Die Credit Suisse steht schon wieder am medialen Pranger. Diesmal ist die «Bild»-Zeitung an der Reihe, die auf der Frontseite – neben einem Hitler-Bild – in fetten Lettern von einer «Jagd nach den Nazi-Milliarden» schreibt und zu wissen glaubt: «Neue Spur führt in die Schweiz.»
Nur: Die neue Spur in die Schweiz ist nicht ganz neu, bereits vor über zwei Jahren berichteten diverse Medien im In- und Ausland von den angeblichen Nazi-Milliarden bei der Credit Suisse.
Ausgangspunkt war eine Namensliste von Nazi-Anhängern aus Argentinien, die mit «Nationalsozialistische Deutsche Arbeiterpartei, Landesgruppe Argentinien» überschrieben ist (siehe Ausriss).
Auf diese vergilbte Liste mit 12’000 Namen war der argentinische Forscher Pedro Filipuzzi gestossen, und zwar 1984 in einem Lagerraum einer Bank in Buenos Aires. Die Namensliste soll aus den 1930er und 1940er Jahren stammen, darauf die Namen von Nazi-Sympathisanten, ihr Geburtsdatum, Parteieintritt und eine fünfstellige Nummer.
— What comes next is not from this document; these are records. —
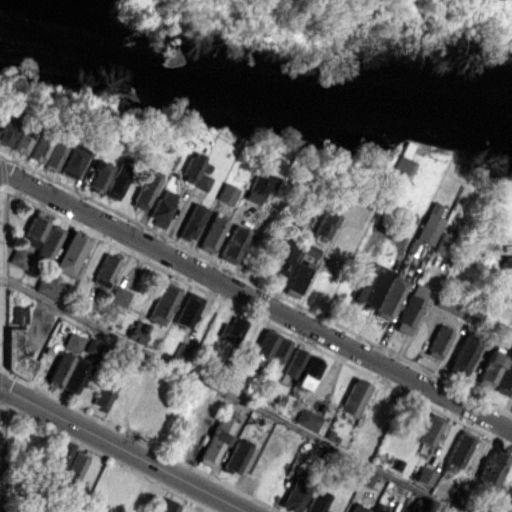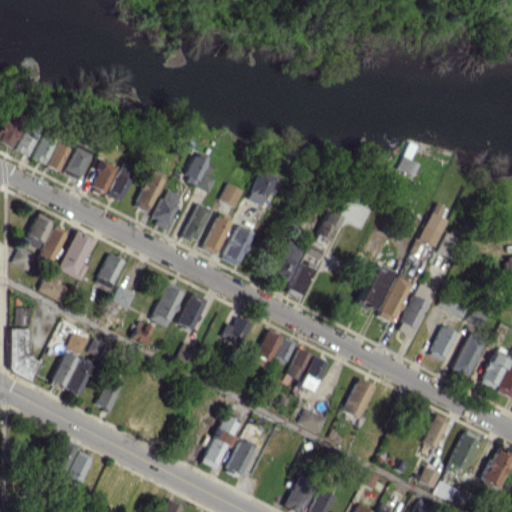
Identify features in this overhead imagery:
river: (254, 88)
building: (7, 127)
building: (21, 138)
building: (37, 150)
building: (52, 155)
building: (70, 161)
building: (190, 166)
building: (98, 175)
building: (116, 180)
building: (201, 181)
building: (258, 186)
building: (144, 188)
building: (226, 193)
building: (161, 208)
building: (190, 221)
building: (428, 224)
building: (322, 226)
building: (32, 230)
building: (211, 232)
building: (48, 242)
building: (443, 243)
building: (231, 244)
building: (70, 255)
building: (18, 257)
building: (280, 260)
building: (505, 264)
building: (104, 270)
building: (46, 286)
building: (369, 286)
building: (507, 294)
building: (117, 295)
building: (389, 298)
road: (256, 299)
building: (160, 305)
building: (448, 305)
building: (409, 308)
building: (186, 310)
building: (16, 314)
building: (230, 330)
building: (136, 331)
building: (71, 341)
building: (436, 342)
building: (261, 347)
building: (278, 349)
building: (463, 351)
building: (14, 352)
building: (291, 362)
building: (58, 369)
building: (487, 370)
building: (305, 373)
building: (74, 377)
building: (503, 377)
building: (105, 391)
road: (229, 394)
building: (352, 397)
building: (306, 419)
building: (429, 430)
building: (215, 440)
road: (123, 449)
building: (457, 449)
building: (59, 455)
building: (234, 457)
building: (489, 467)
building: (72, 468)
building: (423, 475)
building: (365, 478)
building: (439, 490)
building: (293, 496)
building: (316, 501)
building: (165, 506)
building: (355, 509)
building: (373, 510)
33 Nazi-Milliarden auf Schweizer Konto
Filipuzzi übergab die Liste 2018 – also 14 Jahre nach dem Fund – dem Simon Wiesenthal Center (SWC), das auf die Jagd von Naziverbrechern und auf geraubte jüdische Vermögen spezialisiert ist. Am 2. März 2020 gab das SWC bekannt, man sei im Besitz einer Namensliste von Nazis aus Argentinien, von denen «viele auf eines oder mehrere Bankkonten bei der Kreditanstalt einbezahlt haben». Aus der Schweizerischen Kreditanstalt (SKA) ging 1997 die Credit Suisse hervor.
Um zu prüfen, ob die Bank «Geld beherbergte, das jüdischen Opfern gestohlen wurde», verlangte das Center Zugang zum Firmenarchiv der Credit Suisse. Kurz darauf verbreitete das antikapitalistische Lateinamerikaportal Amerika21, es lägen bis zu 33 Milliarden Euro aus geraubtem jüdischem Vermögen auf einem Bankkonto der Schweizerischen Kreditanstalt – eine abstruse Behauptung, die in der «Bild» leicht abgeschwächt wiederholt wird.
Die Bank verwehrte dem SWC nach der Anfrage den Zugang ins Archiv, aus Gründen des Bankgeheimnisses. Die CS schrieb damals weiter, eine Expertenkommission unter Leitung des früheren Fed-Chefs Paul Volcker hätte zwischen 1997 und 1999 bereits nach Konten mutmasslicher Nazi-Opfer gesucht. Gleichwohl wolle man sich nach Auftauchen dieser neuen Liste nochmals ans Prüfen des Kundenstamms machen. Bislang ist man allerdings nicht fündig geworden und auf kein Konto gestossen, das im Zusammenhang mit der Liste aus Argentinien stehen könnte.
Credit Suisse stöbert weiter
Trotzdem stöberte die Bank weiter in ihren Kontolisten. Die Grossbank schreibt heute nach dem «Bild»-Artikel: «Wie im Jahr 2020 zugesagt, untersucht die Credit Suisse sorgfältig, ob Vorgängerbanken der Credit Suisse in den 1930er und 1940er Jahren Kundenbeziehungen zu Personen auf der vom SWC genannten Liste unterhalten hatten. Diese Liste umfasst rund 10’000 Mitglieder einer deutschen Arbeiterorganisation in Argentinien aus 1940. Bei Bedarf ergreifen wir die erforderlichen Massnahmen.» Die Suche nach den 33 Nazi-Milliarden in der Schweiz kann weitergehen.